Most people in this world are impatient, lack strategy, and act impulsively. Most people rely on a 'rush' to place orders, rarely paying attention to their positions, entry timing, and risk levels.
They focus only on how to make quick profits, thus entering and exiting quickly, betting big, and facing liquidation.
They trade for profits and losses of just a few dozen points, while you can extend your trades and aim for profits and losses of 200 points. This way, your chances of winning increase. Your capital will consume that kind of capital, and this is not due to your intelligence or patience.
Actually, you have utilized a very key factor - 'cycles.'
There are several short-term trading methods for cryptocurrency:
1. Technical analysis: Use chart analysis, trend analysis, and other technical indicators to determine price trends, including support and resistance levels, moving averages, etc., to find buying and selling opportunities.
2. News-driven: Pay attention to news and events in the market, analyze and predict their impact on the cryptocurrency market, and quickly buy or sell.
3. Intraday trading: Profit by capturing short-term price fluctuations, usually completing trades within a day.
4. Breakout trading: Assess market direction based on changes in trading volume when the price breaks through resistance or support levels, and buy or sell at the appropriate time.
5. Swing trading: Utilize the characteristics of significant price fluctuations to conduct medium to short-term buying and selling operations.
How to find your foothold in the futures market.
Operate with low leverage and low positions to maintain capital security and avoid liquidation risks;
Reduce trading frequency, avoid emotional trading, and make calm decisions;
Control emotions, avoid counter-trend operations, and face market fluctuations rationally;
Avoid small coins, operate steadily, and avoid losses from high risks.
Contract trading is not a game of quick wins but requires long-term patience and technical accumulation. Only by maintaining calm can you stand out in the ocean of the crypto market and gradually realize wealth appreciation. Remember, survive to have the opportunity to earn more profits.
A detailed article: The mindsets needed in the crypto market and a guide to avoid pitfalls.
People are not confused by the things themselves but by their views on those things - Ancient Greek philosopher.

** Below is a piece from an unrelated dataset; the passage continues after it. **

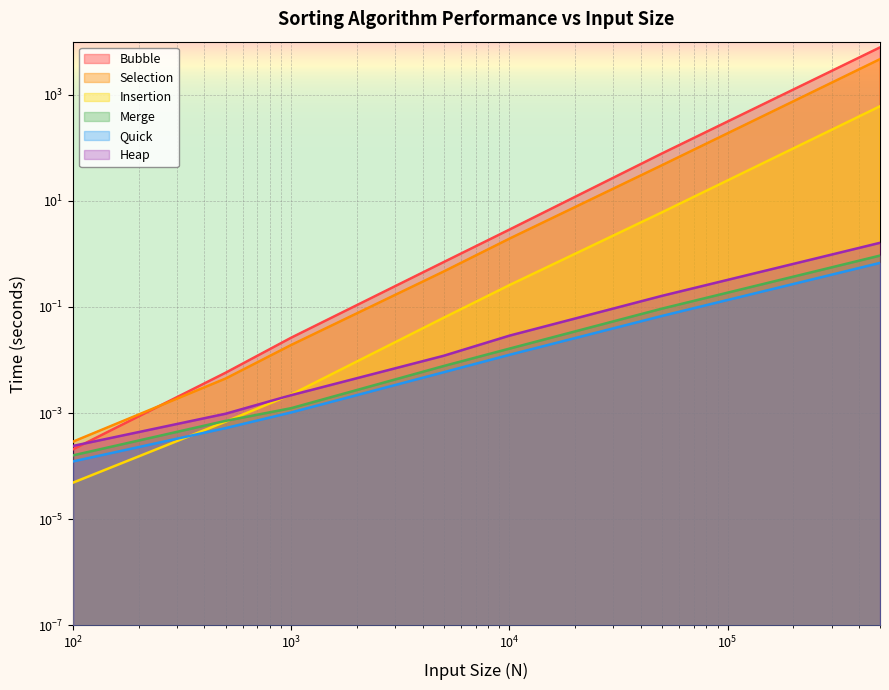

Which series ends up on top after the final intersection of Heap and Bubble?

Bubble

A book states: 'Mediocre generals, when faced with complex environments, will list a pile of problems and questions for themselves, becoming flustered and lost. True generals cut through confusion with a sharp knife, discerning the essence and key points from seemingly ordinary situations, and act decisively.' This is similar to investment decisions; excellent investors are adept at grasping major contradictions in the market and companies, and can see the whole from the details to ultimately form decision-making 'logical fulcrums.'
What is mindset? Simply put, mindset is your attitude towards situations. An advanced version once said that mindset is actually just having a bigger heart.
The importance of mindset to a person is self-evident; mindset determines destiny. People with a good mindset often have better opportunities, are psychologically healthier, and tend to be happier; those with a bad mindset, due to internal grievances, often miss many opportunities.
The most important point when entering the crypto market is to control your mindset. Next comes technical analysis, fundamentals, and news. If your mindset collapses, you are destined not to make money, and your life and mental state will also be greatly affected. Most retail investors have fragile hearts; only a few can truly understand!
Exploring the world of digital currencies is like understanding the essence of life. Once you grasp the wisdom of living, the mysteries of the crypto world will also become clear. The path of simplicity is in the integration of knowledge and action, which allows you to navigate skillfully and securely!